I have admired Brennan Manning for a long time. He speaks with the cutting truth we need to hear. He's not perfect, but his words are good counsel. During lent, a couple of guys in our community are reading his work, A Glimpse of Jesus. He writes a couple of poignant thoughts that I simply must share with you.
"Christian freedom is the joyful acceptance of this unprecedented and scandalous reversal of the world’s values. In sovereign liberty to prefer to be the servant rather than the lord of the household, to merrily taunt the gods of power, prestige, honor and recognition, to refuse to take oneself seriously (or to take seriously anyone who takes himself seriously!), to live without gloom by a lackey’s agenda, to dance to the tune of a different drummer and be captivated with joy and wonder at the vision and lifestyle of the Ebed Yahweh (Servant God) – these are the revolutionary attitudes that bear the stamp of genuine and unmistakable discipleship. So central is Jesus’ teaching on humble apprenticeship and serving love as the royal road to the Kingdom that at the final judgment, God Himself disappears and is visible only in our brothers and sisters. “What you did for those around you, you did for me.” (Matthew 25.40) I would rather be numbered among the little band who have at least learned this from Jesus and the Bible than among the legalizers, the moralizers, the hair splitters who are so busy straining the gnat that they swallow the camel.
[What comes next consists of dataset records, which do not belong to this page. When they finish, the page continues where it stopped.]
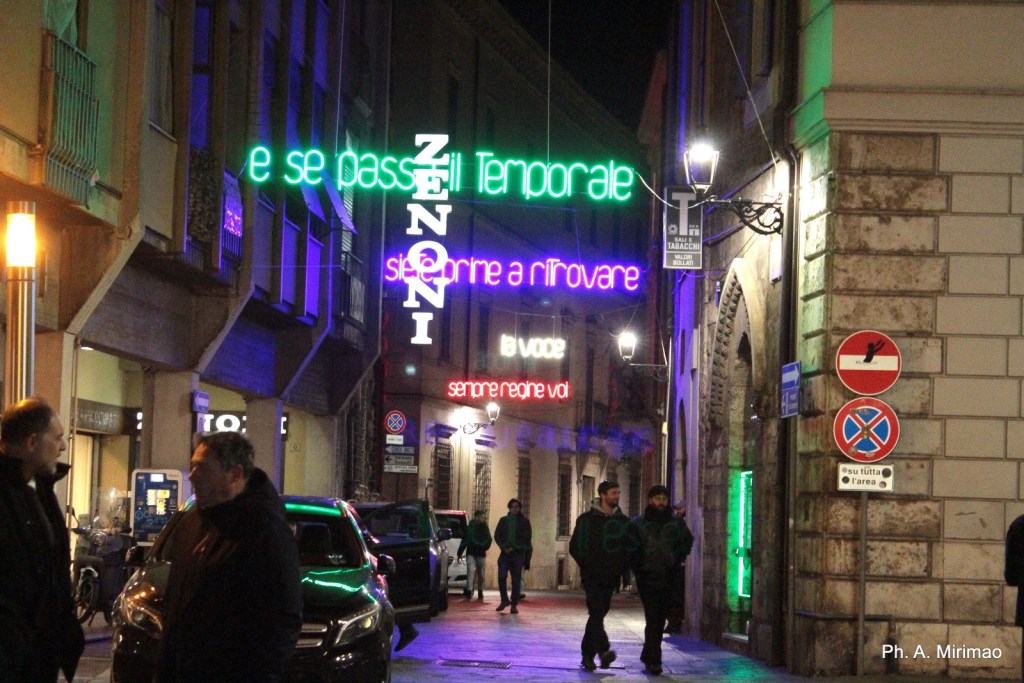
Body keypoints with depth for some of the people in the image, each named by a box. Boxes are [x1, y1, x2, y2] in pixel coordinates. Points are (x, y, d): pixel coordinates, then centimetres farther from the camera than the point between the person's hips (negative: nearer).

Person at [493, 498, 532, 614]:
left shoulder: (524, 521, 7)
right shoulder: (503, 520, 11)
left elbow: (527, 538, 2)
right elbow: (497, 536, 8)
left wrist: (514, 548, -9)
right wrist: (504, 547, -7)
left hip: (518, 553, -1)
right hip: (505, 553, 1)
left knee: (516, 580, -2)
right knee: (501, 576, -11)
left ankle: (514, 604, 2)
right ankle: (504, 600, 7)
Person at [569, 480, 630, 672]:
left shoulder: (623, 521, 11)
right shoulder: (587, 519, 0)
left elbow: (629, 547, 14)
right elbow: (575, 546, 1)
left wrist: (621, 567, 0)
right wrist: (586, 565, -8)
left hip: (610, 577, 4)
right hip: (592, 575, -4)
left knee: (598, 614, 7)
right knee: (597, 611, -19)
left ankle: (587, 654, 14)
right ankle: (603, 650, -33)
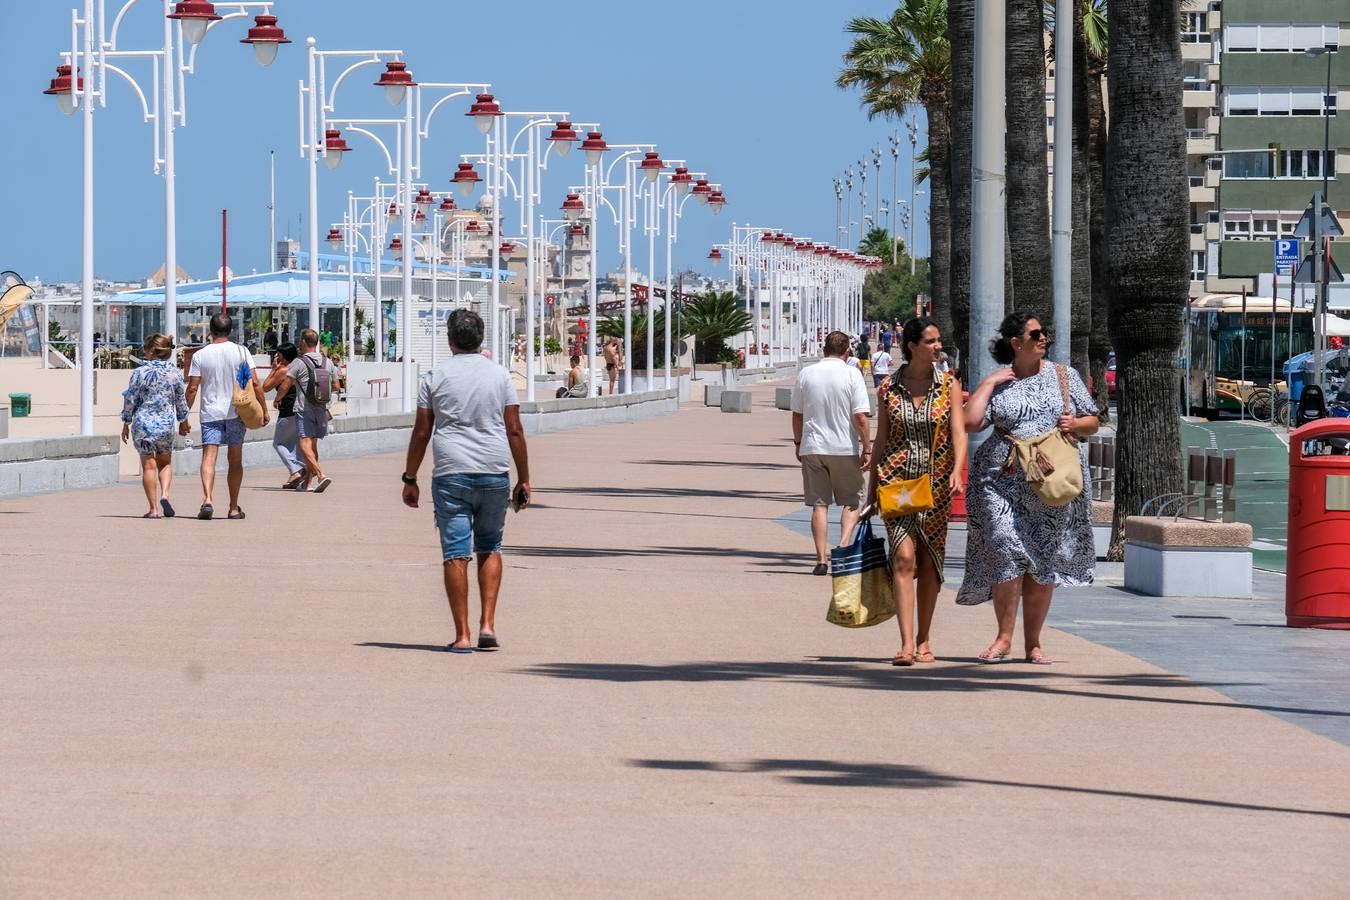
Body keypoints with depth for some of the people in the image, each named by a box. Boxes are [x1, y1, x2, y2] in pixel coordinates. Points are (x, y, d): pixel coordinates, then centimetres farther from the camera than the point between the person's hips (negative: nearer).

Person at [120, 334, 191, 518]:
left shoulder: (140, 372, -9)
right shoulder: (175, 373, -1)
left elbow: (130, 400, -4)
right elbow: (181, 400, 9)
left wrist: (126, 423, 8)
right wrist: (183, 421, 24)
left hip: (143, 423, -2)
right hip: (166, 423, 2)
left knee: (148, 465, 3)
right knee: (165, 463, 19)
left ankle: (153, 509, 2)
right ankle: (164, 494, -6)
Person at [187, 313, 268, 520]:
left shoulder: (200, 355, -1)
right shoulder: (240, 352, -1)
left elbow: (192, 388, -3)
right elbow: (254, 383, -3)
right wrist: (264, 410, 5)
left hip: (210, 413, -1)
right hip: (236, 412, 1)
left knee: (209, 457, -7)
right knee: (235, 461, 11)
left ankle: (207, 499, -29)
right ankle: (234, 508, 16)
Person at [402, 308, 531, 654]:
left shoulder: (436, 377, 2)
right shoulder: (500, 376, 5)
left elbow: (421, 432, 2)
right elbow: (515, 431, 3)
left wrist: (410, 478, 10)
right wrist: (524, 479, 9)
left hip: (450, 475, -2)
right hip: (495, 474, 2)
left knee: (455, 553, 0)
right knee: (490, 548, 17)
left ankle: (462, 635, -2)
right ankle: (488, 624, 7)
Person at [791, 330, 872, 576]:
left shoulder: (806, 374, 3)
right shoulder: (851, 375, -6)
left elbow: (797, 415, 9)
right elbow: (861, 417, -11)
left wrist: (798, 443, 21)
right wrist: (867, 448, -5)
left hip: (813, 448, 2)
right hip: (845, 450, -2)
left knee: (819, 504, 7)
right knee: (852, 502, 11)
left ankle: (821, 559, 2)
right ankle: (843, 545, -9)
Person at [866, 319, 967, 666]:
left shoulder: (948, 384, 2)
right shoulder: (888, 387, 3)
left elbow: (959, 433, -6)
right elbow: (881, 441, 9)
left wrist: (957, 473, -22)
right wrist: (871, 490, 9)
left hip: (936, 481, 1)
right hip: (896, 479, -1)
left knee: (930, 562, 6)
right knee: (904, 556, -14)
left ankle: (923, 641, 18)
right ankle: (906, 644, -20)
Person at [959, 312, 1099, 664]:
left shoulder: (1064, 376, 12)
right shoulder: (998, 382, 6)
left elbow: (1093, 423, 15)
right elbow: (971, 422, -6)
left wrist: (1075, 424, -6)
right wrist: (989, 382, -6)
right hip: (1003, 479, -2)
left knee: (1044, 560, 3)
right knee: (1006, 552, -14)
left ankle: (1033, 642, 12)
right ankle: (1004, 637, -5)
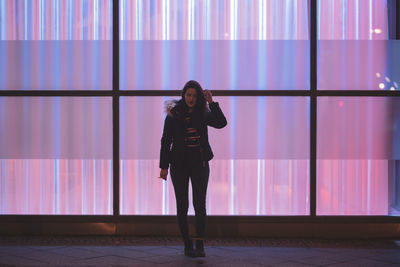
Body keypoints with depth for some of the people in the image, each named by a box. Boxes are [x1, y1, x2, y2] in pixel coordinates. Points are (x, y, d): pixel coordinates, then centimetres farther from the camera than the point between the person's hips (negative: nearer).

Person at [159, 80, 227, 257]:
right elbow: (166, 141, 1)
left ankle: (200, 246, -9)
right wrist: (164, 166, -2)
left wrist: (211, 102, -17)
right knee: (182, 206, 3)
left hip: (199, 163, 0)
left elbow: (221, 123, -13)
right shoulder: (173, 114, -1)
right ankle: (187, 244, 12)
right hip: (179, 164, 0)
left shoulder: (203, 114, 3)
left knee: (200, 204, -8)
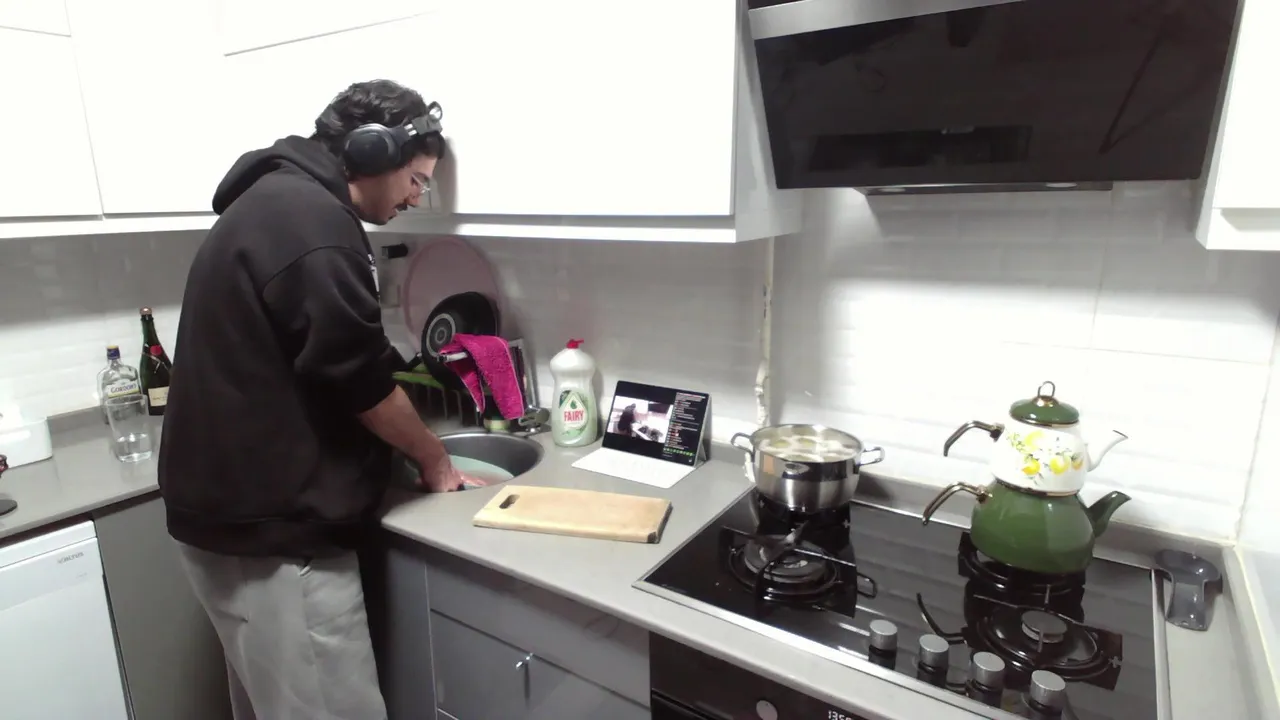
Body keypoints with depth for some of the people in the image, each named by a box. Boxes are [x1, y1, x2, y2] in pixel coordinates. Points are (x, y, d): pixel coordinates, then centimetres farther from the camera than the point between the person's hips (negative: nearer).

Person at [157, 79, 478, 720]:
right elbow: (362, 377, -17)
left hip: (236, 504, 10)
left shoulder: (275, 201, 14)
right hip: (271, 526, -10)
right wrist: (433, 459, 0)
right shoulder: (309, 218, -20)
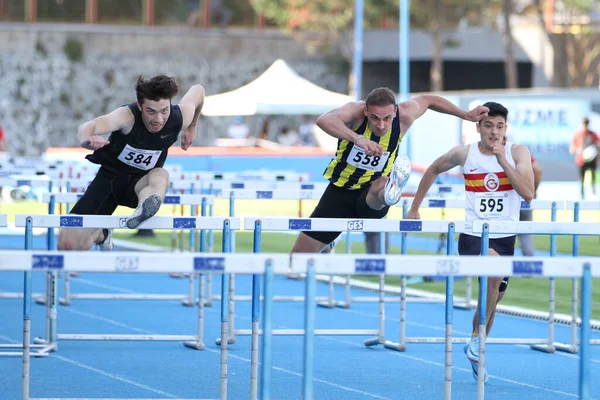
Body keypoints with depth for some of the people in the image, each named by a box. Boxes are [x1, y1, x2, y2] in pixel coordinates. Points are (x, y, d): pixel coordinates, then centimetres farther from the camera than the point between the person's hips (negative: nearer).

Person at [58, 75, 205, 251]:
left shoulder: (179, 118, -18)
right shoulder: (128, 116, -30)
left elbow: (197, 91, 7)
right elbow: (89, 127, -51)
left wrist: (191, 129, 17)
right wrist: (86, 138, -75)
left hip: (140, 182, 1)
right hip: (109, 177, -1)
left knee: (160, 175, -37)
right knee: (68, 245, -9)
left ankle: (143, 211, -65)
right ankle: (101, 234, 22)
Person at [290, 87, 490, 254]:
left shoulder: (404, 115, -17)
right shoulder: (356, 111, -26)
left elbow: (428, 100, 7)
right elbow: (324, 120, -50)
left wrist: (467, 115, 12)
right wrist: (357, 139, -65)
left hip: (372, 191, 0)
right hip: (340, 190, 0)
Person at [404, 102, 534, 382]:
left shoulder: (518, 152, -4)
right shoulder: (464, 154, -3)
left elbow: (528, 193, -17)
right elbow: (432, 171, 15)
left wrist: (503, 161, -22)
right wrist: (414, 209, 17)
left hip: (505, 239, 3)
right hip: (472, 236, -3)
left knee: (491, 301, 13)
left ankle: (475, 352, 40)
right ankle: (477, 335, -18)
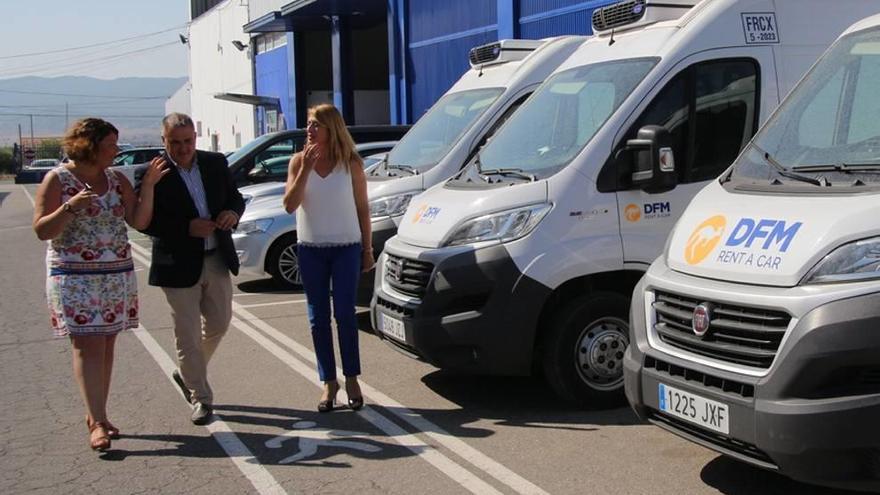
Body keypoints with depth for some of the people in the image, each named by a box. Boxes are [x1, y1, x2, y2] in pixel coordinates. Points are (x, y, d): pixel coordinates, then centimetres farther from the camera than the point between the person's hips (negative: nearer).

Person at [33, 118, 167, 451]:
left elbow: (139, 221, 3)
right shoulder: (57, 180, -5)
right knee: (88, 346, -9)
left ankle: (96, 416, 16)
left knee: (106, 346, 6)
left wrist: (148, 186, -8)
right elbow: (41, 230, -8)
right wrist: (70, 207, -23)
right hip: (75, 276, -5)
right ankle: (98, 423, -11)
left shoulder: (117, 180, 8)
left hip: (117, 275, 5)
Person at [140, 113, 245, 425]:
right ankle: (201, 398, 17)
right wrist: (186, 227, -23)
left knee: (219, 323, 16)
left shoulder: (216, 163, 3)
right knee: (188, 335, 3)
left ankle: (186, 373, 40)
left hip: (217, 259, 5)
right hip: (179, 265, -5)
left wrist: (233, 212, -11)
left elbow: (235, 197, 12)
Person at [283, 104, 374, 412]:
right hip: (310, 249, 2)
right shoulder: (299, 161, 1)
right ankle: (329, 383, 12)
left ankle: (351, 380, 9)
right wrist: (306, 169, -17)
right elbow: (290, 205, -9)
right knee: (318, 318, 4)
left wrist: (368, 249, 2)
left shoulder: (351, 164, -2)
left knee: (344, 315, -3)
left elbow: (362, 209, 3)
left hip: (347, 248, -2)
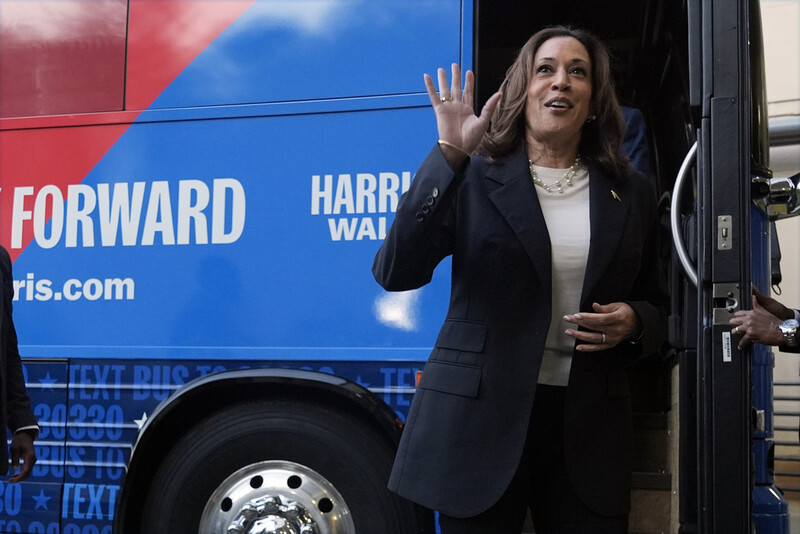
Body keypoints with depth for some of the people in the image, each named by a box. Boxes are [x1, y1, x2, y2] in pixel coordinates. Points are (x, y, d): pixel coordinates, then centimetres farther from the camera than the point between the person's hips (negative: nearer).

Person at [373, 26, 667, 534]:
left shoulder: (633, 193, 10)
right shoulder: (473, 178, 0)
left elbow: (657, 306, 20)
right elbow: (395, 273, -13)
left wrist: (633, 323, -5)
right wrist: (449, 156, -18)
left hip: (589, 429, 3)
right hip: (480, 416, -2)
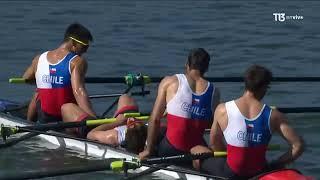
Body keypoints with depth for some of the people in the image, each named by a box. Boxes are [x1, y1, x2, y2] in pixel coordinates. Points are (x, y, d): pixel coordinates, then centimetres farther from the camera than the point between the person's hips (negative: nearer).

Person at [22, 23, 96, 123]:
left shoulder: (39, 59, 1)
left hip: (44, 121, 4)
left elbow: (26, 78, 21)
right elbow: (79, 92, -29)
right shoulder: (77, 62, -15)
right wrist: (94, 119, -39)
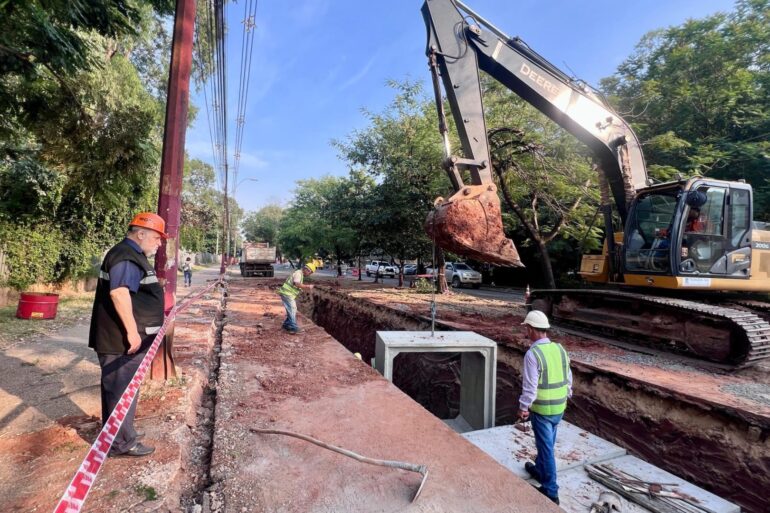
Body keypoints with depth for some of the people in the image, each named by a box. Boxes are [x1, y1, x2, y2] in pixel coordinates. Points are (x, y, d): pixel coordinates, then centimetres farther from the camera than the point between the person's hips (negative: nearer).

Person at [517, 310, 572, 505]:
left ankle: (550, 491, 20)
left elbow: (530, 387, -21)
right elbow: (568, 379, 7)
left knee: (546, 447, 8)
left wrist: (523, 407, -7)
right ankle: (539, 470, 45)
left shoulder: (532, 354, -24)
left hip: (541, 409, -7)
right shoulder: (559, 349, -3)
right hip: (559, 407, 7)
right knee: (546, 443, 25)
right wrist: (565, 397, 22)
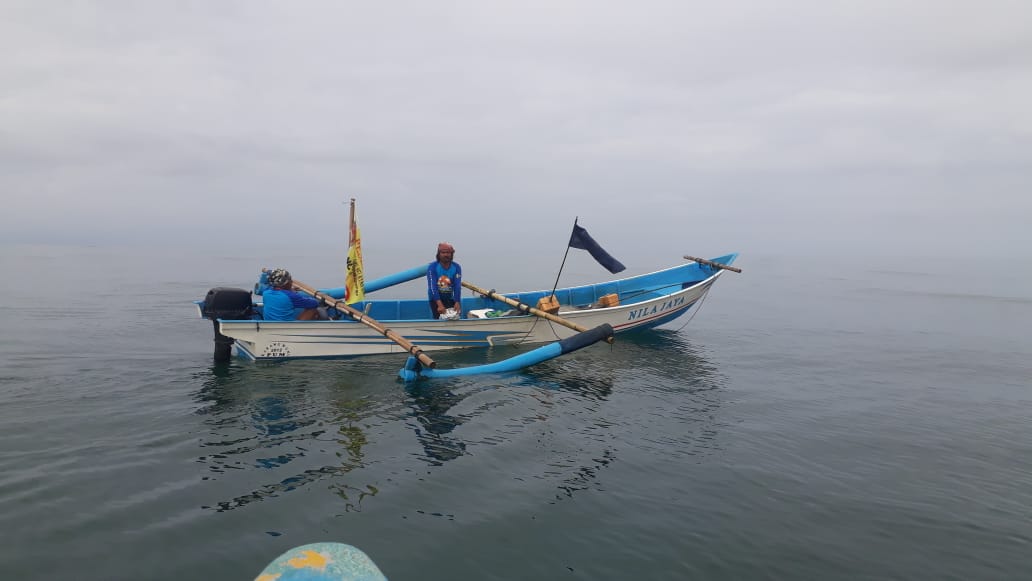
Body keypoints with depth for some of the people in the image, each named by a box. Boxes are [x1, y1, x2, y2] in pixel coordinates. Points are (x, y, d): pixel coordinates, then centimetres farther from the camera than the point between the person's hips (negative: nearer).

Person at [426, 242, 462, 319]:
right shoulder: (432, 267, -15)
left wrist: (457, 303, -33)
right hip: (435, 299, -2)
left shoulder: (456, 267, -8)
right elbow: (433, 287, -25)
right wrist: (439, 304, -39)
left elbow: (457, 286, -17)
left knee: (456, 317, -5)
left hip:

Would not this radical, revolutionary, and thoroughly orthodox mindset plunge us into a new Pentecost that would renew the face of the earth? There is simply no sense in trumpeting the lordship of Jesus if his attitudes, values , and behavior are not recognizable in our lives."
A Glimpse of Jesus, p. 27-28

"Having the humility and courage to serve is the way to true greatness. When a young Baptist minister finished his doctorate, he told me that he wanted to have an international ministry like mine. At that very moment, unknowingly, he disqualified himself from any role in leadership. Ambition to be a star in the Body of Christ is alluring and seductive, it is also demonic, the glamorous enemy of Servanthood and love. The steady erosion of servant leadership in the North American church, the deference shown to charismatic superstars, and the bowing and scraping to TV evangelists deface the image of the servant Jesus and make the credibility of Christian leadership literally incredible."
Ibid, p. 28-29

"The stark realism of the Gospel allows for no romanticized idealism or slopping sentimentality here. Servanthood is not an emotion or mood or feeling; it’s a decision to live the life of Jesus. It has nothing to do with what we feel, it has everything to do with what we do – humble service."
Ibid, p. 29

Somehow, somehow, might we actually live, sustained, as a normative life to not live normative to our culture, but in it, with the people, as lovers of the people, but so different, such a peculiar people that resonate a humility (selfless and others focused), sacrificially (love enough to be inconvenienced without expectation), and caring (care enough to commit) that people who are in such a post-Christian culture tha the charicature of Christ they have might be shattered and that they might actually, possibly taste and see, smell and savor the true Jesus?